At long last, sand
Beleaguered Anna Maria residents living along the bayside of North Shore Drive got some welcome news last week, even if it did take nearly eight years to reach them.
Catherine Florko of the Florida Department of Environmental Protection informed Mayor Fran Barford in mid-June that the shoreline between Bean Point and the Rod & Reel Pier is now considered “critical shoreline,” rather than “critical inlet shoreline” as the DEP had previously designated the area.
While it’s only a loss of one word, the new designation means that area is now considered a “critically eroded beach” and eligible for state and federal funding in the next beach renourishment cycle. Under the previous designation, residents in the affected zone could only expect city or county aid for renourishment, or pay for such an effort out of their own pockets.
There’s still a bit of red tape before the area is fully considered a critically eroded beach, Florko said. Affected local governments still have to review and comment on the proposed change before it can be adopted by the DEP.
The news was welcome relief for Barford, who has been working the past two years to find a way to fund renourishing the shoreline.

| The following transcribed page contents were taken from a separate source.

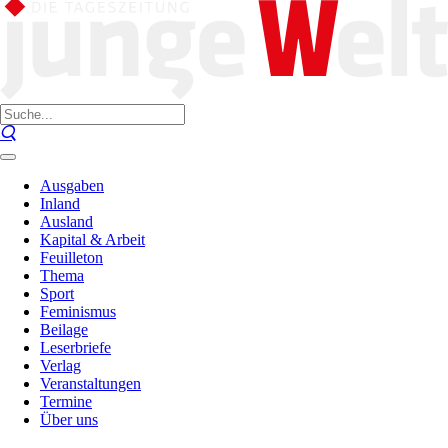
Ausgaben
Inland
Ausland
Kapital & Arbeit
Feuilleton
Thema
Sport
Feminismus
Beilage
Leserbriefe
Verlag
Veranstaltungen
Termine
Über uns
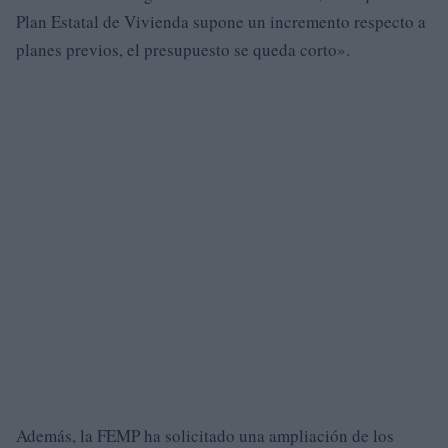
Plan Estatal de Vivienda supone un incremento respecto a
planes previos, el presupuesto se queda corto».
Además, la FEMP ha solicitado una ampliación de los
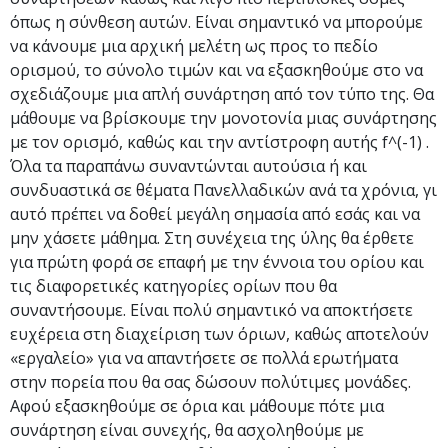
όπως η σύνθεση αυτών. Είναι σημαντικό να μπορούμε
να κάνουμε μια αρχική μελέτη ως προς το πεδίο
ορισμού, το σύνολο τιμών και να εξασκηθούμε στο να
σχεδιάζουμε μια απλή συνάρτηση από τον τύπο της. Θα
μάθουμε να βρίσκουμε την μονοτονία μιας συνάρτησης
με τον ορισμό, καθώς και την αντίστροφη αυτής f^(-1) .
Όλα τα παραπάνω συναντώνται αυτούσια ή και
συνδυαστικά σε θέματα Πανελλαδικών ανά τα χρόνια, γι
αυτό πρέπει να δοθεί μεγάλη σημασία από εσάς και να
μην χάσετε μάθημα. Στη συνέχεια της ύλης θα έρθετε
για πρώτη φορά σε επαφή με την έννοια του ορίου και
τις διαφορετικές κατηγορίες ορίων που θα
συναντήσουμε. Είναι πολύ σημαντικό να αποκτήσετε
ευχέρεια στη διαχείριση των όριων, καθώς αποτελούν
«εργαλείο» για να απαντήσετε σε πολλά ερωτήματα
στην πορεία που θα σας δώσουν πολύτιμες μονάδες.
Αφού εξασκηθούμε σε όρια και μάθουμε πότε μια
συνάρτηση είναι συνεχής, θα ασχοληθούμε με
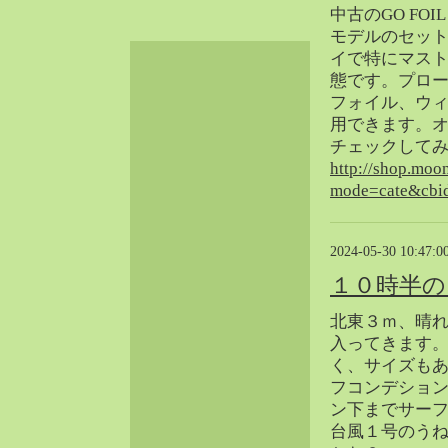
中古のGO FO
2024-06（32）
モデルのセッ
2024-05（34）
イで特にマス
2024-04（25）
態です。プロー
2024-03（40）
フォイル、ウ
2024-02（36）
用できます。
チェックして
2024-01（38）
http://shop.moo
2023-12（40）
mode=cate&cbi
2023-11（37）
2023-10（33）
2023-09（34）
2024-05-30 10:47:0
2023-08（30）
１０時半の
2023-07（38）
北東３ｍ、晴
2023-06（34）
入ってきます
2023-05（43）
く、サイズも
2023-04（30）
フコンデショ
2023-03（41）
ン下までサー
台風１号のう
2023-02（37）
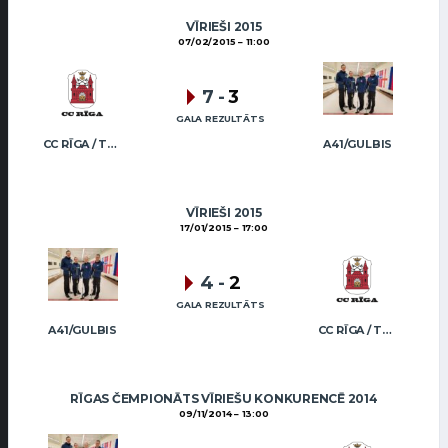
VĪRIEŠI 2015
07/02/2015
11:00
7
-
3
GALA REZULTĀTS
CC RĪGA / TRUKŠĀNS
A41/GULBIS
VĪRIEŠI 2015
17/01/2015
17:00
4
-
2
GALA REZULTĀTS
A41/GULBIS
CC RĪGA / TRUKŠĀNS
RĪGAS ČEMPIONĀTS VĪRIEŠU KONKURENCĒ 2014
09/11/2014
13:00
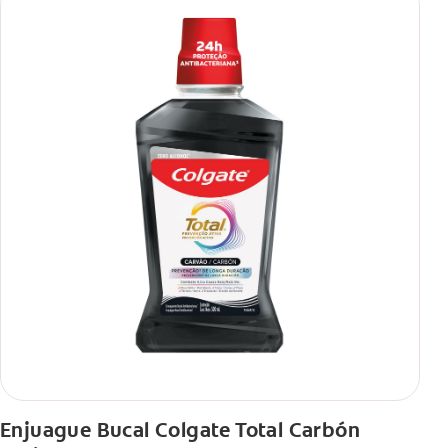
Enjuague Bucal Colgate Total Carbón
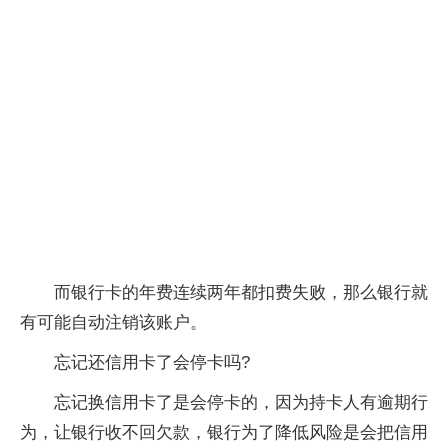
而银行卡的年费连续两年都扣费失败，那么银行就
有可能自动注销该账户。
忘记还信用卡了会停卡吗?
忘记换信用卡了是会停卡的，因为持卡人有逾期行
为，让银行收不回欠款，银行为了降低风险是会把信用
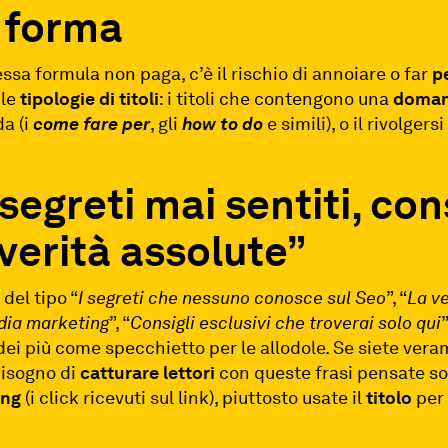
a forma
ssa formula non paga, c’è il rischio di annoiare o far
p
 le
tipologie di titoli
: i titoli che contengono una
doma
ida (i
come fare per
, gli
how to do
e simili), o il rivolger
segreti mai sentiti, con
 verità assolute”
 del tipo “
I segreti che nessuno conosce sul Seo
”, “
La ve
edia marketing
”, “
Consigli esclusivi che troverai solo qui
ei più come specchietto per le allodole. Se siete vera
isogno di
catturare
lettori
con queste frasi pensate s
ing
(i click ricevuti sul link), piuttosto usate il
titolo
pe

She provided data on beach erosion in the area to the DEP that helped effect the designation change.
“I think it’s wonderful after all these years of trying to get some renourishment to that area. It took a long time, and there’s still a lot of work left, but people living in that area can look forward to having the beach restored in the next project,” she said.

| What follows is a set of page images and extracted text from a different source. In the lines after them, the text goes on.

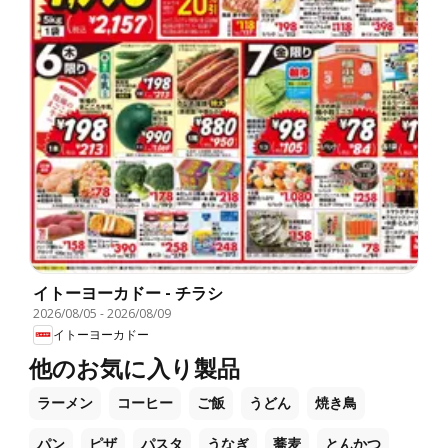
イトーヨーカドー - チラシ
2026/08/05
-
2026/08/09
イトーヨーカドー
他のお気に入り製品
ラーメン
コーヒー
ご飯
うどん
焼き鳥
パン
ピザ
パスタ
うなぎ
蕎麦
とんかつ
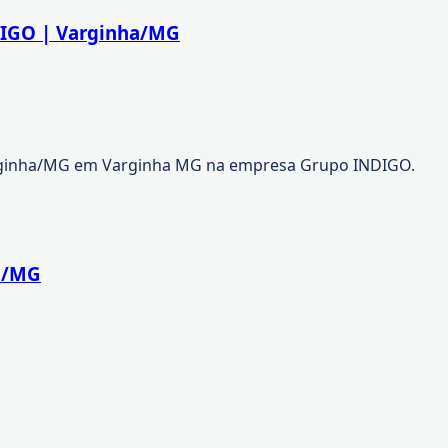
DIGO | Varginha/MG
rginha/MG em Varginha MG na empresa Grupo INDIGO.
u/MG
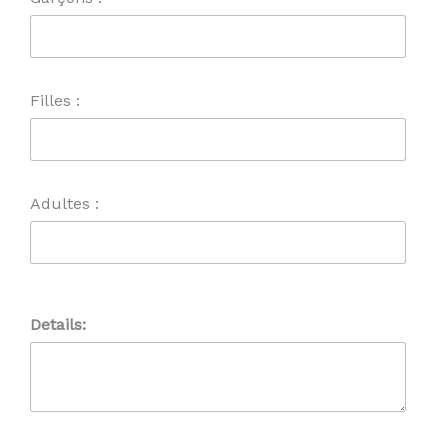
Filles :
Adultes :
Details:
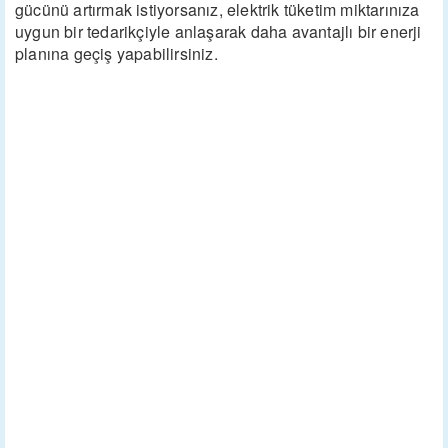
gücünü artırmak istiyorsanız, elektrik tüketim miktarınıza
uygun bir tedarikçiyle anlaşarak daha avantajlı bir enerji
planına geçiş yapabilirsiniz.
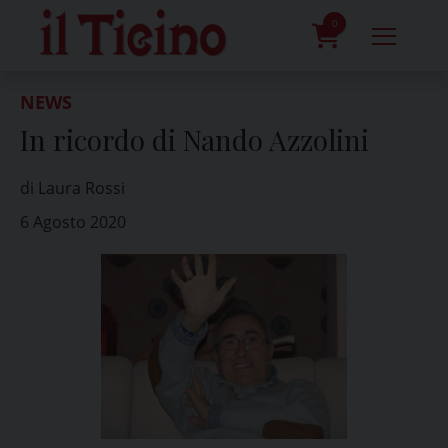
Skip
to
0
content
prodotti
NEWS
In ricordo di Nando Azzolini
di Laura Rossi
6 Agosto 2020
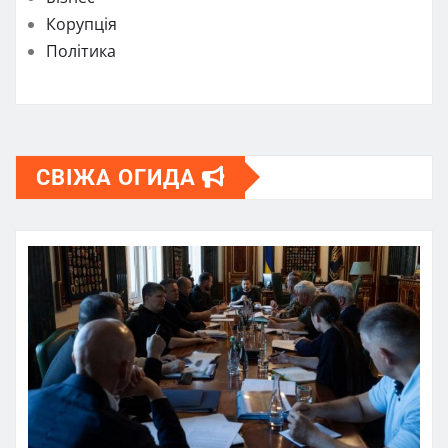
Корупція
Політика
СВІЖА ОГИДА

North Shore resident Joan Dickinson first lobbied for beach renourishment in 2001 after a storm took what little beach was left at her residence and flooded her yard and house.
“It’s been a long time coming. After all these years. I really have to thank Mayor Barford for her help. She tried everything to get us some relief and this avenue worked,” Dickinson said.

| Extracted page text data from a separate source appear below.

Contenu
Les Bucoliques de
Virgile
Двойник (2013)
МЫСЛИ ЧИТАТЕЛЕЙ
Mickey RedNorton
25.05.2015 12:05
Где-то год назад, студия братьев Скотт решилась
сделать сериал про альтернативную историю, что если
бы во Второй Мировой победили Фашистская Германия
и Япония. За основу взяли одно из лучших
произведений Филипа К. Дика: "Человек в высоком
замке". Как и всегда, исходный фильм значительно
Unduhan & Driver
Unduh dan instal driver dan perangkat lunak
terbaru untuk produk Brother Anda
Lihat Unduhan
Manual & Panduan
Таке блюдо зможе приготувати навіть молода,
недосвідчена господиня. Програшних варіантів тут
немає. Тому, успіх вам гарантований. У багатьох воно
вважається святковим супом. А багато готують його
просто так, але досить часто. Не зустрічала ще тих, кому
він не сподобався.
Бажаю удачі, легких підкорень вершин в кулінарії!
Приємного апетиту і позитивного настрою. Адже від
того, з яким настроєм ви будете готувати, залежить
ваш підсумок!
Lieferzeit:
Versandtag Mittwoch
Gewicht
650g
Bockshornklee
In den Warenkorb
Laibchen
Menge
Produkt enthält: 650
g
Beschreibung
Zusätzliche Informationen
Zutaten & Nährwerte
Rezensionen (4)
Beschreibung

Manatee County natural resources director Charlie Hunsicker said the county’s beach renourishment team would look at the area for inclusion in the next beach renourishment project, once the DEP officially lists the area as a critically eroded beach.
The next Islandwide renourishment project is not scheduled to begin until 2012-13, but planning is ongoing. The estimated cost of the project in 2008 dollars is about $16 million, but that does not include the newly designated shore.
Funding for beach renourishment comes from state and federal sources, while the county’s share is taken from the resort tax.